Bantuan negara ini bisa melalui mekanisme ekonomi maupun non-ekonomi. Melalui mekanisme ekonomi, negara akan mengintervensi ketersediaan kebutuhan pokok rakyat untuk menjaga kestabilan harga pasar. Sedangkan mekanisme non-ekonomi bantuan negara adalah berupa bantuan modal kerja atau usaha dan bantuan tunai. Negara bisa memberikan tanah garapan kepada lelaki yang siap bekerja tapi tidak memiliki modal.

Sedangkan bantuan tunai ini bagi yang mengalami cacat sehingga tidak bisa bekerja. Bantuan tunai negara itu tidak bersifat sebagai kompensasi dari kebijakan negara yang memberatkan warganya sebagaimana sistem sekuler. Bantuan tunai negara ini bersifat untuk memenuhi kebutuhan hidup dan pangan warganya dengan selayaknya.

Selanjutnya, keberlangsungan ketercukupan kebutuhan pangan ini ditopang oleh kebijakan pertanian negara. Islam melarang terjadinya penggusuran lahan pertanian untuk kepentingan pembangunan dan teknologi. Bahkan target swasembada pangan akan diwujudkan. Dengan demikian, stok pangan akan mencukupi kebutuhan warga negara. Walhasil, ekonomi dan pangan dalam sistem Islam menjadi kokoh, apalagi bila dalam kondisi perang.

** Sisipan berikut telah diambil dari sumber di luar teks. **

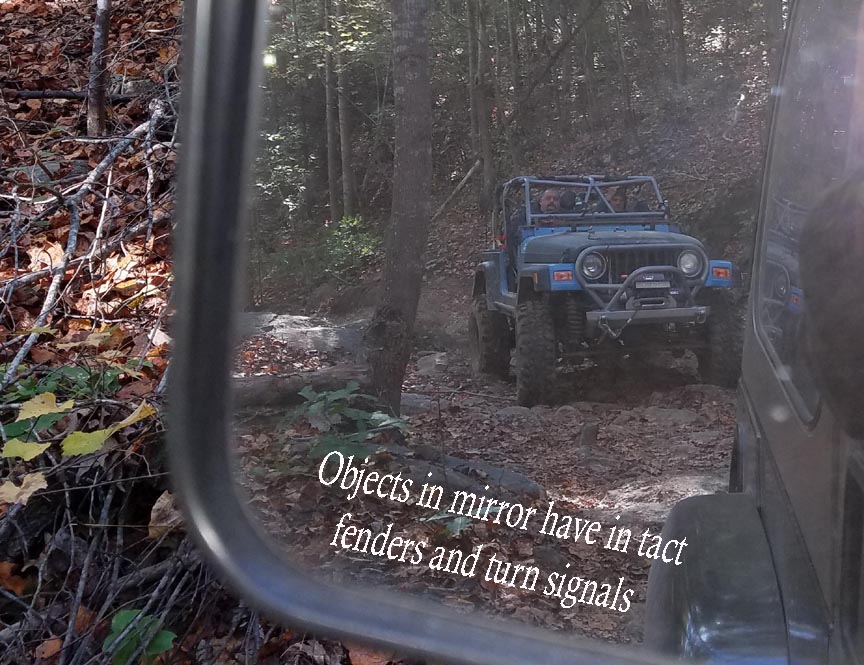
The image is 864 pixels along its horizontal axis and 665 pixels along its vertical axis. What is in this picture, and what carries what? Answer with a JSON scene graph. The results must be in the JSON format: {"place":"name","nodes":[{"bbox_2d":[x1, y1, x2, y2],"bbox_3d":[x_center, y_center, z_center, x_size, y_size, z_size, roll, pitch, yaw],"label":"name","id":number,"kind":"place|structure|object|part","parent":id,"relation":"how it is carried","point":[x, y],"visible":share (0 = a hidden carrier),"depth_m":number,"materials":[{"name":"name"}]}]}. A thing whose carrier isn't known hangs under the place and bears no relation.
{"place":"outdoors","nodes":[
{"label":"outdoors","id":0,"kind":"place"},
{"bbox_2d":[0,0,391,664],"label":"leaf-covered slope","id":1,"kind":"structure","parent":0,"point":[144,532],"materials":[{"name":"brown plant"}]},
{"bbox_2d":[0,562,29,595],"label":"fallen leaf","id":2,"kind":"object","parent":1,"relation":"on","point":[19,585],"visible":0.8,"depth_m":2.96,"materials":[{"name":"orange plant"}]},
{"bbox_2d":[0,472,48,507],"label":"yellow leaf","id":3,"kind":"object","parent":1,"relation":"on","point":[31,486],"visible":0.86,"depth_m":2.83,"materials":[{"name":"beige plant"}]},
{"bbox_2d":[1,436,50,462],"bbox_3d":[-1.351,0.359,2.976,0.160,0.071,0.145,7,13,36],"label":"yellow leaf","id":4,"kind":"object","parent":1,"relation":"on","point":[35,453],"visible":0.9,"depth_m":2.97,"materials":[{"name":"yellow plant"}]},
{"bbox_2d":[15,392,71,422],"bbox_3d":[-1.401,0.263,3.236,0.182,0.084,0.190,5,12,29],"label":"yellow leaf","id":5,"kind":"object","parent":1,"relation":"on","point":[48,410],"visible":0.94,"depth_m":3.23,"materials":[{"name":"yellow plant"}]},
{"bbox_2d":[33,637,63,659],"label":"fallen leaf","id":6,"kind":"object","parent":1,"relation":"on","point":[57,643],"visible":0.9,"depth_m":2.69,"materials":[{"name":"brown plant"}]},
{"bbox_2d":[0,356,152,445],"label":"green plant","id":7,"kind":"object","parent":1,"relation":"on","point":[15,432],"visible":0.42,"depth_m":3.66,"materials":[{"name":"green plant"}]},
{"bbox_2d":[12,87,144,101],"bbox_3d":[-2.856,-1.565,7.071,1.156,0.149,0.209,-2,10,-8],"label":"fallen branch","id":8,"kind":"object","parent":1,"relation":"on","point":[29,95],"visible":0.7,"depth_m":7.03,"materials":[{"name":"wood"}]},
{"bbox_2d":[0,103,171,398],"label":"fallen branch","id":9,"kind":"object","parent":1,"relation":"on","point":[48,298],"visible":0.9,"depth_m":4.60,"materials":[{"name":"wood"}]},
{"bbox_2d":[85,0,112,139],"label":"tree trunk","id":10,"kind":"object","parent":1,"relation":"on","point":[100,37],"visible":0.9,"materials":[{"name":"brown wood"}]},
{"bbox_2d":[59,403,156,456],"bbox_3d":[-1.147,0.311,3.117,0.202,0.134,0.302,7,13,36],"label":"yellow leaf","id":11,"kind":"object","parent":1,"relation":"on","point":[97,433],"visible":0.9,"depth_m":3.07,"materials":[{"name":"yellow plant"}]},
{"bbox_2d":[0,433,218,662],"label":"brush pile","id":12,"kind":"object","parent":1,"relation":"on","point":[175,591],"visible":0.59,"depth_m":2.88,"materials":[{"name":"wood"}]},
{"bbox_2d":[104,608,176,664],"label":"green plant","id":13,"kind":"object","parent":1,"relation":"on","point":[155,649],"visible":0.73,"depth_m":2.68,"materials":[{"name":"green plant"}]},
{"bbox_2d":[147,490,182,538],"bbox_3d":[-0.959,0.557,3.084,0.137,0.129,0.157,-10,14,-42],"label":"dry leaf","id":14,"kind":"object","parent":1,"relation":"on","point":[162,505],"visible":0.57,"depth_m":3.05,"materials":[{"name":"brown plant"}]},
{"bbox_2d":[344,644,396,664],"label":"fallen leaf","id":15,"kind":"object","parent":1,"relation":"on","point":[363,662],"visible":0.52,"depth_m":2.97,"materials":[{"name":"brown plant"}]},
{"bbox_2d":[321,0,340,221],"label":"tree trunk","id":16,"kind":"object","parent":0,"point":[333,200],"visible":0.85,"materials":[{"name":"grey wood"}]},
{"bbox_2d":[333,0,356,218],"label":"tree trunk","id":17,"kind":"object","parent":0,"point":[345,154],"visible":0.82,"materials":[{"name":"grey wood"}]},
{"bbox_2d":[322,215,379,275],"bbox_3d":[-1.903,-0.965,13.710,1.014,0.915,1.117,0,10,3],"label":"shrub","id":18,"kind":"object","parent":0,"point":[345,245],"visible":0.69,"depth_m":13.63,"materials":[{"name":"green plant"}]},
{"bbox_2d":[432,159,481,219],"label":"fallen branch","id":19,"kind":"object","parent":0,"point":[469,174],"visible":0.71,"depth_m":15.87,"materials":[{"name":"wood"}]},
{"bbox_2d":[465,0,497,206],"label":"tree trunk","id":20,"kind":"object","parent":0,"point":[483,128],"visible":0.92,"materials":[{"name":"plant"}]},
{"bbox_2d":[230,296,739,657],"label":"forest floor","id":21,"kind":"structure","parent":0,"point":[599,488],"materials":[{"name":"brown soil"}]},
{"bbox_2d":[236,311,361,354],"bbox_3d":[-1.862,0.149,9.446,1.703,0.463,1.294,0,10,3],"label":"rock","id":22,"kind":"object","parent":21,"relation":"on","point":[276,322],"visible":0.61,"depth_m":9.18,"materials":[{"name":"grey stone"}]},
{"bbox_2d":[231,363,370,408],"bbox_3d":[-1.327,0.397,6.665,1.475,0.282,0.425,-6,11,-26],"label":"fallen log","id":23,"kind":"object","parent":21,"relation":"on","point":[280,380],"visible":0.62,"depth_m":6.56,"materials":[{"name":"wood"}]},
{"bbox_2d":[280,385,410,472],"bbox_3d":[-0.759,0.565,5.178,0.780,0.507,0.874,0,10,3],"label":"shrub","id":24,"kind":"object","parent":21,"relation":"on","point":[340,395],"visible":0.63,"depth_m":5.13,"materials":[{"name":"green plant"}]},
{"bbox_2d":[363,0,433,413],"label":"tree trunk","id":25,"kind":"object","parent":21,"relation":"on","point":[416,86],"visible":0.98,"materials":[{"name":"plant"}]},
{"bbox_2d":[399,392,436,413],"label":"rock","id":26,"kind":"object","parent":21,"relation":"on","point":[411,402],"visible":0.56,"depth_m":7.15,"materials":[{"name":"grey stone"}]},
{"bbox_2d":[415,351,449,375],"bbox_3d":[-0.508,0.357,8.889,0.394,0.220,0.412,6,12,33],"label":"rock","id":27,"kind":"object","parent":21,"relation":"on","point":[431,357],"visible":0.8,"depth_m":8.77,"materials":[{"name":"grey stone"}]},
{"bbox_2d":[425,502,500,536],"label":"plant","id":28,"kind":"object","parent":21,"relation":"on","point":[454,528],"visible":0.32,"depth_m":4.29,"materials":[{"name":"green plant"}]},
{"bbox_2d":[395,449,543,503],"bbox_3d":[-0.219,0.811,5.366,1.034,0.243,0.582,6,12,32],"label":"rock","id":29,"kind":"object","parent":21,"relation":"on","point":[492,470],"visible":0.56,"depth_m":5.24,"materials":[{"name":"grey stone"}]},
{"bbox_2d":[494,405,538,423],"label":"rock","id":30,"kind":"object","parent":21,"relation":"on","point":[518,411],"visible":0.72,"depth_m":7.09,"materials":[{"name":"grey stone"}]},
{"bbox_2d":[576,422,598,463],"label":"tree stump","id":31,"kind":"object","parent":21,"relation":"on","point":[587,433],"visible":0.92,"depth_m":6.17,"materials":[{"name":"wood"}]},
{"bbox_2d":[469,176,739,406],"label":"vehicle","id":32,"kind":"object","parent":21,"relation":"on","point":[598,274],"visible":0.81,"depth_m":7.80,"materials":[{"name":"blue metal"}]},
{"bbox_2d":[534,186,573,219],"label":"man","id":33,"kind":"object","parent":32,"relation":"in","point":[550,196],"visible":0.43,"depth_m":8.18},
{"label":"headlight","id":34,"kind":"part","parent":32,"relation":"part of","materials":[{"name":"clear glass"}]},
{"bbox_2d":[599,182,631,213],"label":"person","id":35,"kind":"object","parent":32,"relation":"in","point":[618,203],"visible":0.33,"depth_m":8.40},
{"label":"grille","id":36,"kind":"part","parent":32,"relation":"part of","materials":[{"name":"metal"}]},
{"label":"bumper","id":37,"kind":"part","parent":32,"relation":"part of","materials":[{"name":"silver metal"}]},
{"bbox_2d":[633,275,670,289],"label":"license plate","id":38,"kind":"object","parent":32,"relation":"attached to","point":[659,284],"visible":0.95,"depth_m":7.00,"materials":[{"name":"metal"}]},
{"label":"headlight","id":39,"kind":"part","parent":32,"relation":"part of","materials":[{"name":"clear glass"}]},
{"bbox_2d":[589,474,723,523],"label":"rock","id":40,"kind":"object","parent":21,"relation":"on","point":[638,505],"visible":0.37,"depth_m":5.08,"materials":[{"name":"grey stone"}]},
{"bbox_2d":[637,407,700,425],"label":"rock","id":41,"kind":"object","parent":21,"relation":"on","point":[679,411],"visible":0.86,"depth_m":6.91,"materials":[{"name":"grey stone"}]},
{"bbox_2d":[159,0,862,664],"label":"side mirror","id":42,"kind":"object","parent":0,"point":[213,539],"visible":0.96,"depth_m":0.65,"materials":[{"name":"mirror"}]},
{"bbox_2d":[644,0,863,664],"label":"vehicle","id":43,"kind":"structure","parent":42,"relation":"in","point":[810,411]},
{"bbox_2d":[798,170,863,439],"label":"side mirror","id":44,"kind":"object","parent":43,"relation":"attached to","point":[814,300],"visible":0.99,"depth_m":0.53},
{"bbox_2d":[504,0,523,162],"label":"tree trunk","id":45,"kind":"object","parent":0,"point":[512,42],"visible":0.76,"materials":[{"name":"plant"}]},
{"bbox_2d":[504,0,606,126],"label":"leaning tree trunk","id":46,"kind":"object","parent":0,"point":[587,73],"visible":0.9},
{"bbox_2d":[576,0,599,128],"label":"tree trunk","id":47,"kind":"object","parent":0,"point":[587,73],"visible":0.85,"materials":[{"name":"plant"}]},
{"bbox_2d":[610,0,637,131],"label":"tree trunk","id":48,"kind":"object","parent":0,"point":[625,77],"visible":0.91,"materials":[{"name":"plant"}]},
{"bbox_2d":[665,0,688,86],"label":"tree trunk","id":49,"kind":"object","parent":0,"point":[676,22],"visible":0.84,"materials":[{"name":"grey wood"}]},
{"bbox_2d":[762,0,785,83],"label":"tree trunk","id":50,"kind":"object","parent":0,"point":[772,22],"visible":0.51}
]}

Islam telah mencanangkan agar umat Islam menjadi umat yang mandiri. Umat Islam tidak tergantung kepada pasar luar negeri.

Bahkan Islam telah menegaskan bahwa muslim yang satu kepada muslim lainnya harus saling membantu dan menolong. Rasulullah ﷺ menegaskan:

ليس منا من بات شبعان وجاره جائع وهو يعلم
"Bukanlah termasuk golongan umat Nabi ﷺ, mereka yang tidur di malam hari dalam keadaan kenyang, sementara ia mengetahui tetangganya kelaparan."

Tidak mengherankan bila orang-orang kaya di masa Islam saling berlomba untuk membebaskan dan melunasi utang orang lain tanpa sepengetahuan si pengutang. Termasuk terdapat budaya saling berlomba dalam kebaikan untuk menyediakan makanan dan minuman yang bergizi bagi kaum fakir miskin, termasuk untuk musafir.

Walhasil, tatkala sistem ekonomi Islam diterapkan, maka kesejahteraan bisa mudah untuk diwujudkan, termasuk memenuhi kebutuhan gizi bagi warganya, apalagi untuk para penuntut ilmu. Dengan begitu, para penuntut ilmu bisa belajar dengan optimal ditopang dengan layanan pendidikan berkualitas guna membangun peradaban dunia dengan Islam.